It is also evident from all this that the subject here treated of is the things of man's will, or the good and holy things in him which are predicated of the will. For it is said that he should "take of the clean beast by sevens;" and the same is said in the following verse concerning the "fowl." But in the preceding chapter (verses 19, 20), it is not said that he should "take by sevens" but by "twos" or pairs; because there things of the understanding are treated of, which are not holy in themselves, but are holy from love, which is of the will.


That by "man [vir] and wife" is signified that the truths were conjoined with goods, is evident from the signification of "man" as being truth, which is of the understanding, and from the signification of "wife" as being good, which is of the will (concerning which before), and also from the fact that man has not the least of thought, nor the least of affection and action, in which there is not a kind of marriage of the understanding and the will. Without a kind of marriage, nothing ever exists or is produced. In the very organic forms of man, both composite and simple, and even in the most simple, there is a passive and an active, which, if they were not coupled as in a marriage, like that of man and wife, could not even be there, still less produce anything, and the case is the same throughout universal nature. These incessant marriages derive their source and origin from the heavenly marriage; and thereby there is impressed upon everything in universal nature, both animate and inanimate, an idea of the Lord's kingdom.

Instruction A. Switch "Bisnis" to "Ekonomi" in the rows, starting at the first row and ending after the line that has "Lakukan Analisa Resiko". Give those lines back with everything else unchanged.

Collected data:

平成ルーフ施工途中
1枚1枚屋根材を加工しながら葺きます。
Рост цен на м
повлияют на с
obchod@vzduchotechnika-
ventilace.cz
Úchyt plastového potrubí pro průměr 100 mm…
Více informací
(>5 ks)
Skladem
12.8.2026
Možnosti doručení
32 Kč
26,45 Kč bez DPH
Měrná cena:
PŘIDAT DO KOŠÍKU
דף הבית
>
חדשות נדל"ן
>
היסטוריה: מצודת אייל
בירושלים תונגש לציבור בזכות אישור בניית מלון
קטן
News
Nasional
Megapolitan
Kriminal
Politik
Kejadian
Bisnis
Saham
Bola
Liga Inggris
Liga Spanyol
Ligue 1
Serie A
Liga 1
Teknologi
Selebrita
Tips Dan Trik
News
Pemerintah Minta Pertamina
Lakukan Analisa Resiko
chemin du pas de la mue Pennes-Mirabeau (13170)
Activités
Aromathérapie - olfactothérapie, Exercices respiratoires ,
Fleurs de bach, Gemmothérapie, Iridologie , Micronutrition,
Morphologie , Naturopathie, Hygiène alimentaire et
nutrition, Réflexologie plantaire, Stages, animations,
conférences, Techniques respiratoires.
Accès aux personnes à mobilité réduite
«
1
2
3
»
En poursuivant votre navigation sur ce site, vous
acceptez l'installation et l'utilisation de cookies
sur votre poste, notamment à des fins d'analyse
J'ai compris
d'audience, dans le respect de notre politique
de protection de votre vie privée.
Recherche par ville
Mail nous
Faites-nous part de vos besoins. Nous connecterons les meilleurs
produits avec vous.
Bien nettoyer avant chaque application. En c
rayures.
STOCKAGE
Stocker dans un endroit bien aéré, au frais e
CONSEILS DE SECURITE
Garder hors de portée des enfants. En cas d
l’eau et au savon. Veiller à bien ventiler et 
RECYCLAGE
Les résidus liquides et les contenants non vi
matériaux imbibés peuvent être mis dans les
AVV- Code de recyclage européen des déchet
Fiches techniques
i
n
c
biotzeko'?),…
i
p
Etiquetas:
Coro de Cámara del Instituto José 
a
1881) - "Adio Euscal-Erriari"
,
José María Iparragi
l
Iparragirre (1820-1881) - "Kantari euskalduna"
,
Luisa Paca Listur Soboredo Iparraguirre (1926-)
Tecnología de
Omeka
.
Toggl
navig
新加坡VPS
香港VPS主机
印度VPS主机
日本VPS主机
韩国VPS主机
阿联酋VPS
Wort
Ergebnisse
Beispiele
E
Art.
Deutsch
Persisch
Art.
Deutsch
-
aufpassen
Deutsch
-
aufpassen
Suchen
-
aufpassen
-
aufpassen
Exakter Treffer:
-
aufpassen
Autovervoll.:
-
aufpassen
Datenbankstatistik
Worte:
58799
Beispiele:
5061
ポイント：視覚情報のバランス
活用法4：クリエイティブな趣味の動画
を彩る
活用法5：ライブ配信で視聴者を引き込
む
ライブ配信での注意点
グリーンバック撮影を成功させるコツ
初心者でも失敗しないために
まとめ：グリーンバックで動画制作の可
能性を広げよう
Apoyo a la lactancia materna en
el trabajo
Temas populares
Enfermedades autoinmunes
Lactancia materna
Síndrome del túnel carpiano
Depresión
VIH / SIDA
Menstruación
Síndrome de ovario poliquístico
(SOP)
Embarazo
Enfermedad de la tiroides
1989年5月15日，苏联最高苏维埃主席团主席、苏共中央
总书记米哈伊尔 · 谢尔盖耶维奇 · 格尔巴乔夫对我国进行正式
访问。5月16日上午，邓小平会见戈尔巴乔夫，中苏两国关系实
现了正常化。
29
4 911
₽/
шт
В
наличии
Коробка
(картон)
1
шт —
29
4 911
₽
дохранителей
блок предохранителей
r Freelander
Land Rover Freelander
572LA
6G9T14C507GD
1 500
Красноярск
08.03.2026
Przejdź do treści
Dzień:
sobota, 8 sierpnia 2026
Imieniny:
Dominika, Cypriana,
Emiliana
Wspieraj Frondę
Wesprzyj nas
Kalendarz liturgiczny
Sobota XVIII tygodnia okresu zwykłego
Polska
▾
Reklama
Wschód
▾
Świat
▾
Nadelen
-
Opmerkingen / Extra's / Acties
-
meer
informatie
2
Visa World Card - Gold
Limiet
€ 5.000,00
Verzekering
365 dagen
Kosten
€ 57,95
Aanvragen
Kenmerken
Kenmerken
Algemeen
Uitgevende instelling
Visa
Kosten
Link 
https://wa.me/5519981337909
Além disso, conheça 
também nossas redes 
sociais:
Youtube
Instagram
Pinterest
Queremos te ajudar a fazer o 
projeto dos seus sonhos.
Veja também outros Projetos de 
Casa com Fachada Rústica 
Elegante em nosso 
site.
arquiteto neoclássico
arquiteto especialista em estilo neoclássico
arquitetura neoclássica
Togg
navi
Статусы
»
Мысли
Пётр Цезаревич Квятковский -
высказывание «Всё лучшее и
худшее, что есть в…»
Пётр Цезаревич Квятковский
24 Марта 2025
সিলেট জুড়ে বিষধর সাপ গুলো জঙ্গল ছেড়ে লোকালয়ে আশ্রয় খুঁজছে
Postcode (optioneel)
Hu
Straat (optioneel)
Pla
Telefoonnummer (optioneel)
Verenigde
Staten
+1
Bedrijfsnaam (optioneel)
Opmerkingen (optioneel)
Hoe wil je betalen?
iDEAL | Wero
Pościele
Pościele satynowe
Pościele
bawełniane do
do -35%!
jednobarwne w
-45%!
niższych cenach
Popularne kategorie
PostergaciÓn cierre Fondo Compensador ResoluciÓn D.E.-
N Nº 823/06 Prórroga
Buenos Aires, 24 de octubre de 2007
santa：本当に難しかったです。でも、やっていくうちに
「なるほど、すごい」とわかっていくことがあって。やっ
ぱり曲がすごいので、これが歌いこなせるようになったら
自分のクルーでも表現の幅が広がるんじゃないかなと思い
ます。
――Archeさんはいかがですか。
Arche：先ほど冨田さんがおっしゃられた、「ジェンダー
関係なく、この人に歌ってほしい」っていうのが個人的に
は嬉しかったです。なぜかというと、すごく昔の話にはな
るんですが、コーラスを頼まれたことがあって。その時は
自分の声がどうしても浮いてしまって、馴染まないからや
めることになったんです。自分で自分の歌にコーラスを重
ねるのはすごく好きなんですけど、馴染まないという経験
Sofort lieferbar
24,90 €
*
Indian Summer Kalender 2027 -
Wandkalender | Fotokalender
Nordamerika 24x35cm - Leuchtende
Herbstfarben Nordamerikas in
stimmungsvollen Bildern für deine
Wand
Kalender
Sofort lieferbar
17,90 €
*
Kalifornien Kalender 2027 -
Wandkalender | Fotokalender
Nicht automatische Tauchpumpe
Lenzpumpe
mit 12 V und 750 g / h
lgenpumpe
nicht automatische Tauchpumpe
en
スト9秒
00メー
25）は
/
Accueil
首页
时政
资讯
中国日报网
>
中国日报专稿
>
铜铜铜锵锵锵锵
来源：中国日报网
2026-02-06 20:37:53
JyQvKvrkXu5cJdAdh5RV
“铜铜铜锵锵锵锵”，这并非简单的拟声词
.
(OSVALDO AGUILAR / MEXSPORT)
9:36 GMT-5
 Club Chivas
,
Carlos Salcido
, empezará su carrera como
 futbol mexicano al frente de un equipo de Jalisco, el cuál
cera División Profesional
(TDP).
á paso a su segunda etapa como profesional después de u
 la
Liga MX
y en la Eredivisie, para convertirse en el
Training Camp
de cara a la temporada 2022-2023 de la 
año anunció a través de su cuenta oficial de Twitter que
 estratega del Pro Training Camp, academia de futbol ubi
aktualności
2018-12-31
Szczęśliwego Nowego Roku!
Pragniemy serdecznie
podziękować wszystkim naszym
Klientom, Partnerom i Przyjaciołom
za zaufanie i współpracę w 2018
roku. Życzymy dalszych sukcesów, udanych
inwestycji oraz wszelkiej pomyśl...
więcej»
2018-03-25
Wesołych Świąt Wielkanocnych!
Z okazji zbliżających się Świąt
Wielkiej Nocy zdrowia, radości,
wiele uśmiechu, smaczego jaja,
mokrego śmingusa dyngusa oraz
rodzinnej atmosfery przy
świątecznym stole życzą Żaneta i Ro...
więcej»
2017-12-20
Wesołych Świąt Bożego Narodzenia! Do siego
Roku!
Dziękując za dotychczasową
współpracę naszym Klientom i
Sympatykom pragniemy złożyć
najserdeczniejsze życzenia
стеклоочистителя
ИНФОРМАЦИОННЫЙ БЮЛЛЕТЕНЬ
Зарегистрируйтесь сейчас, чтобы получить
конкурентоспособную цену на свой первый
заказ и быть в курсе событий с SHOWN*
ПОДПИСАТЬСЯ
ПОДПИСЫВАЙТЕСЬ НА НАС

Instruction B. Copy the passage on the will and the understanding word for word, from the words "It is also evident" through the words "is of the will.".

Task result A.
平成ルーフ施工途中
1枚1枚屋根材を加工しながら葺きます。
Рост цен на м
повлияют на с
obchod@vzduchotechnika-
ventilace.cz
Úchyt plastového potrubí pro průměr 100 mm…
Více informací
(>5 ks)
Skladem
12.8.2026
Možnosti doručení
32 Kč
26,45 Kč bez DPH
Měrná cena:
PŘIDAT DO KOŠÍKU
דף הבית
>
חדשות נדל"ן
>
היסטוריה: מצודת אייל
בירושלים תונגש לציבור בזכות אישור בניית מלון
קטן
News
Nasional
Megapolitan
Kriminal
Politik
Kejadian
Ekonomi
Saham
Bola
Liga Inggris
Liga Spanyol
Ligue 1
Serie A
Liga 1
Teknologi
Selebrita
Tips Dan Trik
News
Pemerintah Minta Pertamina
Lakukan Analisa Resiko

Task result B.
It is also evident from all this that the subject here treated of is the things of man's will, or the good and holy things in him which are predicated of the will. For it is said that he should "take of the clean beast by sevens;" and the same is said in the following verse concerning the "fowl." But in the preceding chapter (verses 19, 20), it is not said that he should "take by sevens" but by "twos" or pairs; because there things of the understanding are treated of, which are not holy in themselves, but are holy from love, which is of the will.